Spoiler Alert? At 156 minutes, it’s a long movie. Knowing that fact in advance may not help when, after the first hour and a half, Hail Mary seemingly reconciles its characters to their fate, gives us a slight plot twist, and then resolves that purpose to pleasing effect. At this point, audiences may wonder if the screenwriters don’t know exactly how to end their story. But worry not. Could the film benefit from a tighter edit? Maybe. But why? Where we land is exactly where we want to be. 

Ryan Gosling is wonderfully watchable in this space dramedy that is essentially a one-man show. But Sandra Hüller as Dr. Eva Stratt deserves recognition for making her important, but brief role intriguingly multi-layered.
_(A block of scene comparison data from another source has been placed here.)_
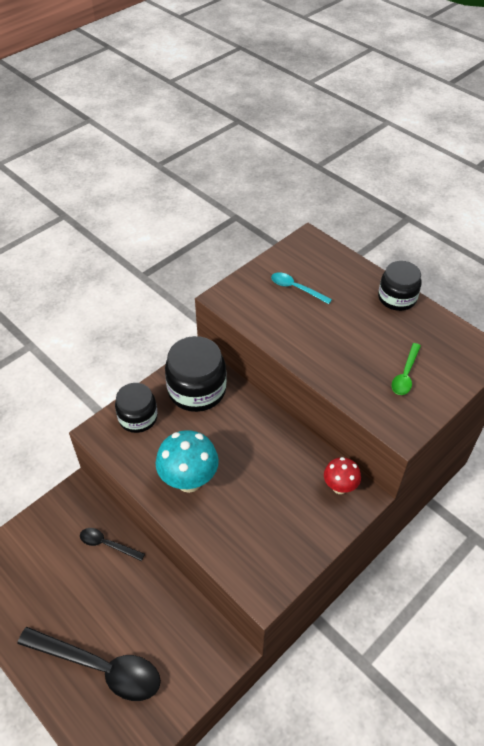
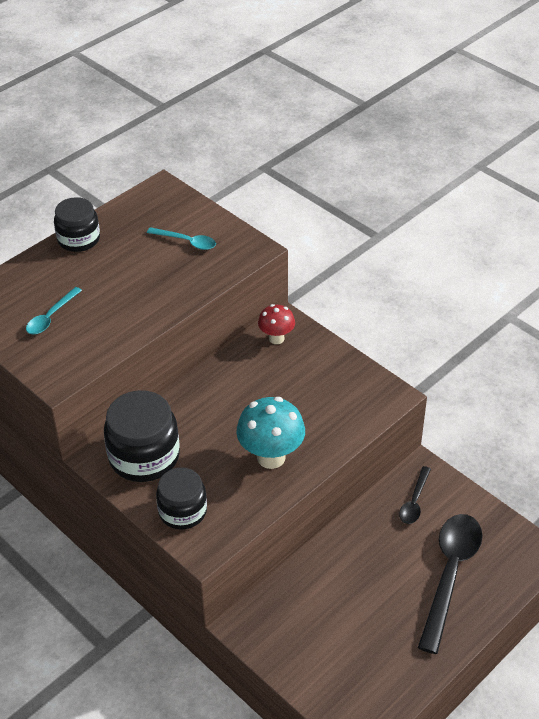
camera: 90 degrees left, 5 degrees down
black spoon [80,528,145,561] -> black spoon moved to [399,466,431,524]
green spoon [391,343,421,395] -> turquoise spoon [147,227,216,250]

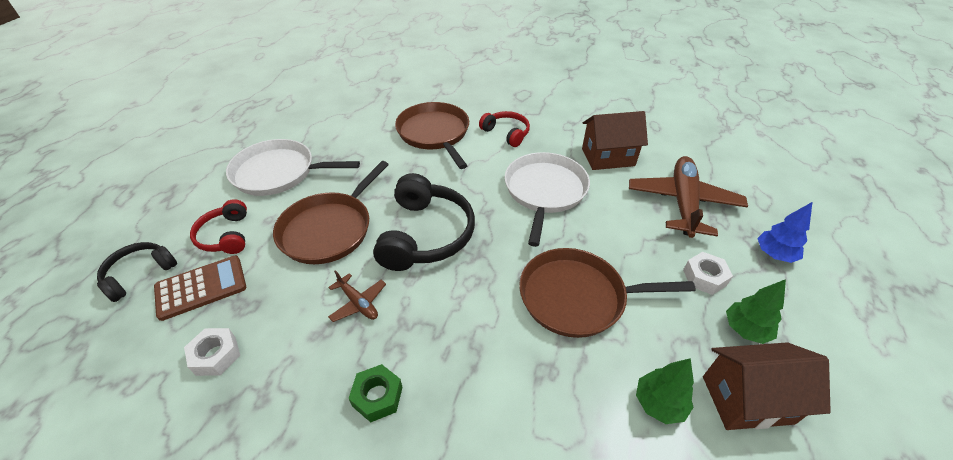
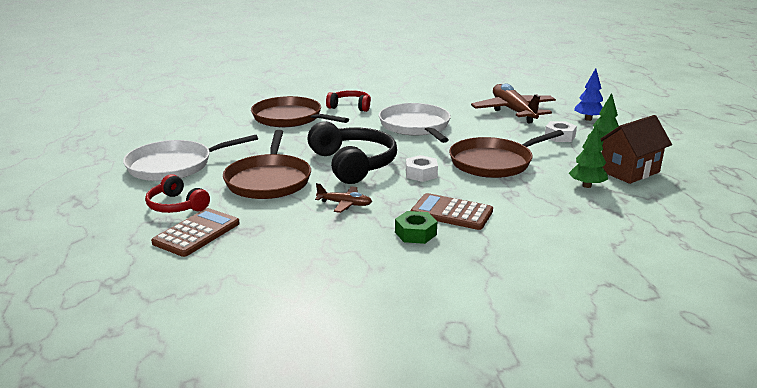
camera: 30 degrees left, 20 degrees down
black headphones [97,242,177,302] -> none
white nut [184,328,240,376] -> white nut moved to [406,155,438,182]
brown house [582,111,648,170] -> none
none -> brown calculator [410,193,493,230]

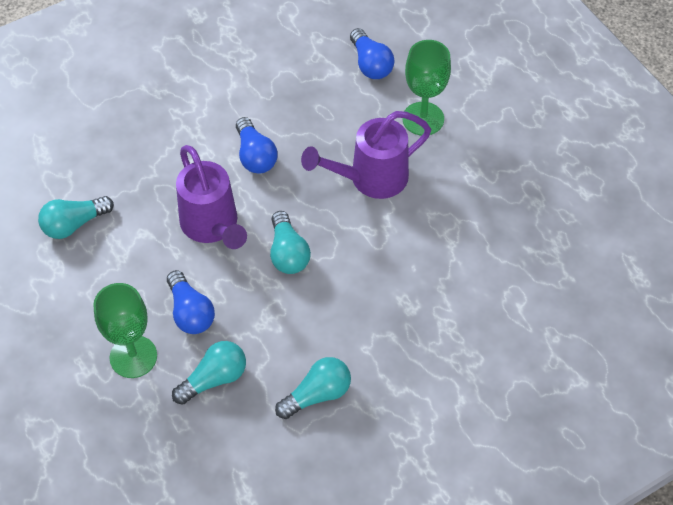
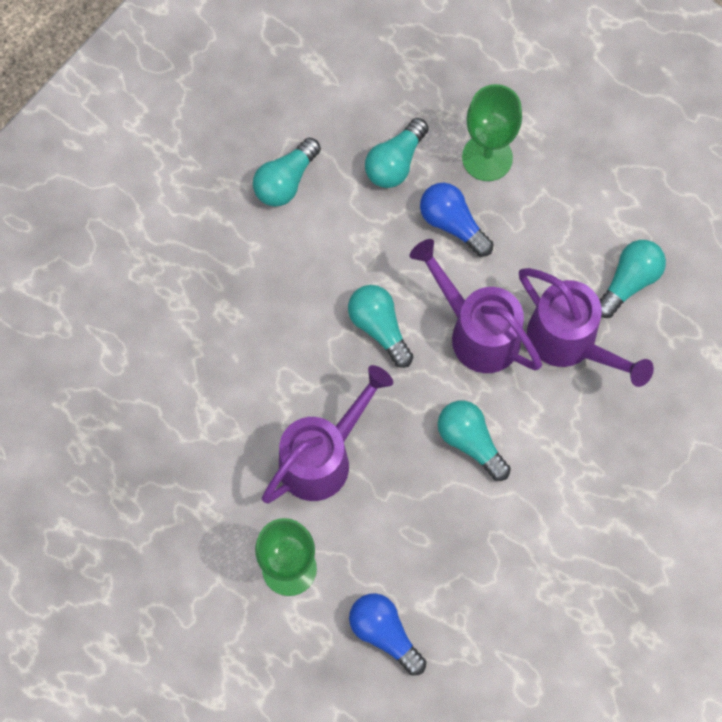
camera: 160 degrees right, 15 degrees up
blue light bulb [236,117,277,174] -> turquoise light bulb [438,401,511,481]
none -> purple watering can [519,268,654,387]

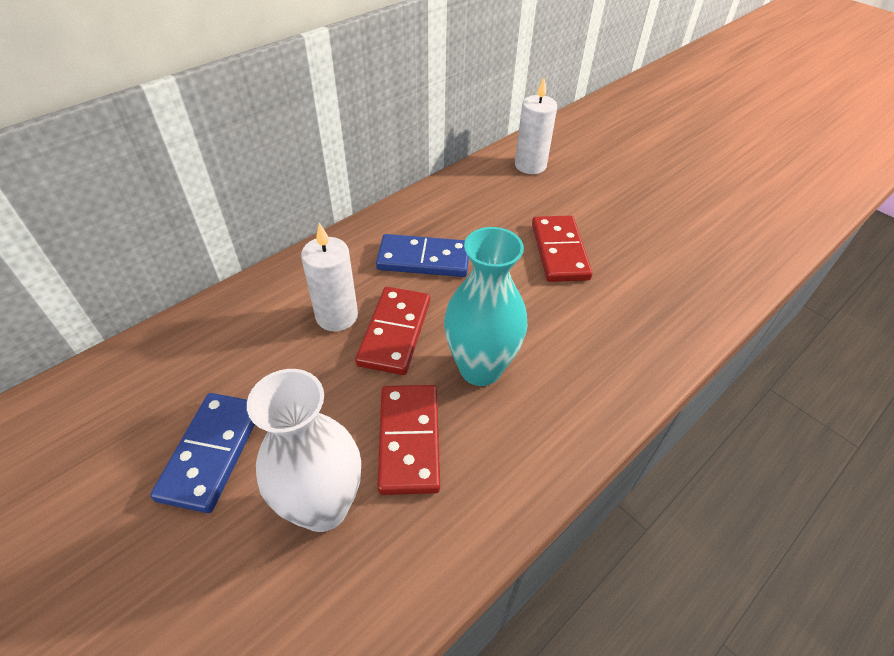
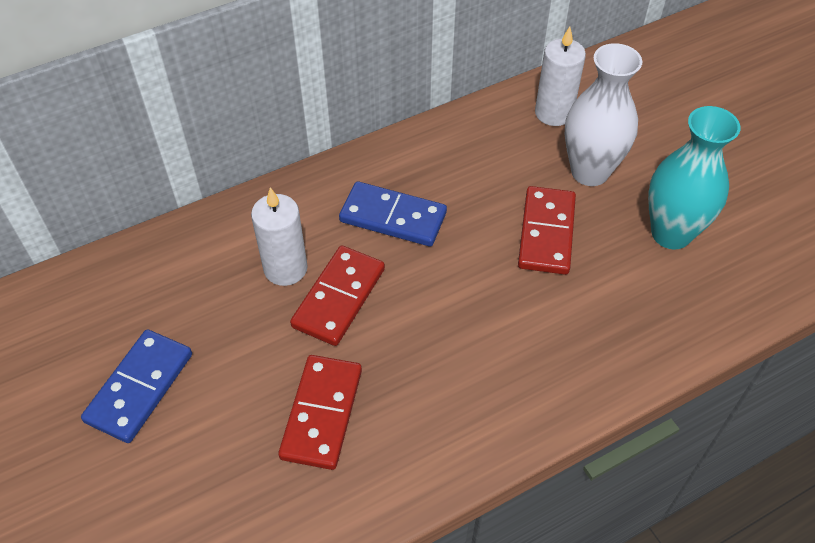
camera: 15 degrees right, 5 degrees up
white vase [247,369,361,532] -> white vase moved to [565,43,642,186]
turquoise vase [444,227,527,386] -> turquoise vase moved to [648,106,741,249]

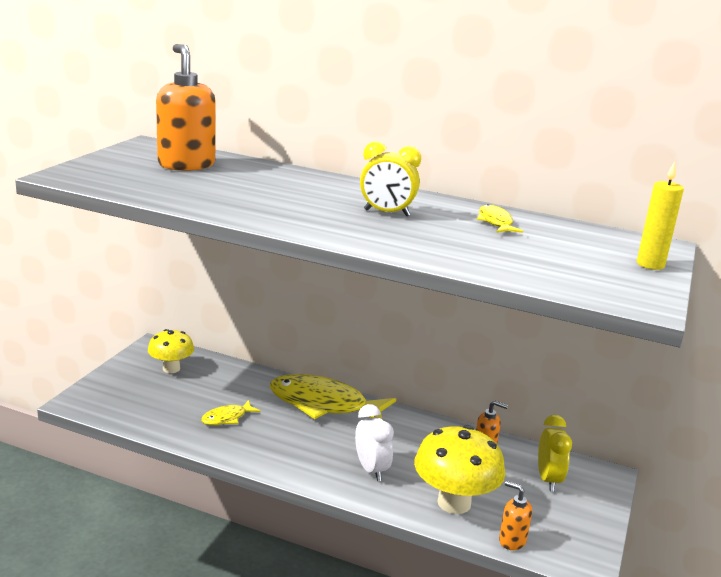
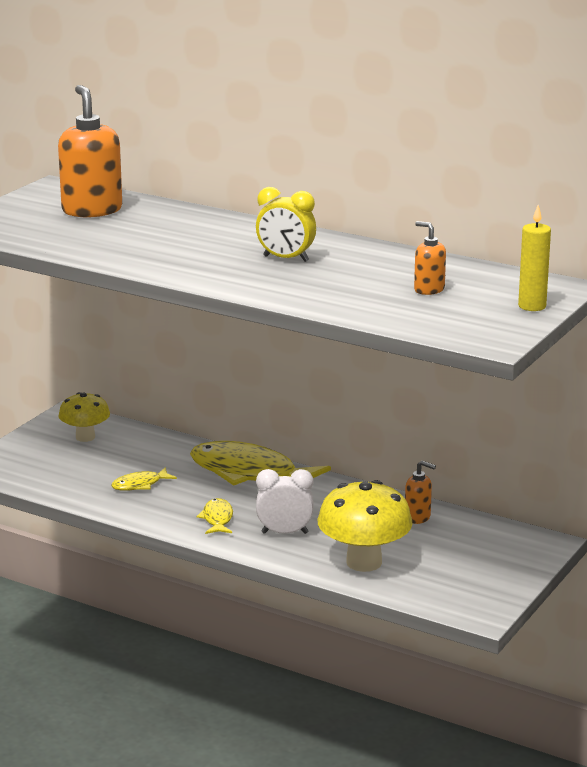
camera: 10 degrees right, 0 degrees up
white clock [355,404,394,481] -> white clock turned 75 degrees counterclockwise [256,469,314,534]
yellow fish [477,204,523,233] -> yellow fish moved to [196,498,233,534]
orange soap dispenser [499,481,532,550] -> orange soap dispenser moved to [414,221,446,295]
yellow clock [538,415,572,492] -> none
Lionel Boyce as Officer Carl turns in a good character, too. And while audiences may not bother to read all of the trailing credits, Rocky is performed, animated, and puppeteered principally by James Ortiz, yet credit is also due his five additional “Rockyteers.” 

Project Hail Mary may promise to take us “where no man has gone before,” but its massive success, well deserved, comes from stitching together an epic tale that draws on the very best elements of storytelling.

C. Prentiss Orr is a Pittsburgh-based writer who covers film, live theater, and other topics for Entertainment Central. He is the author of the books The Surveyor and the Silversmith and Pittsburgh Born, Pittsburgh Bred.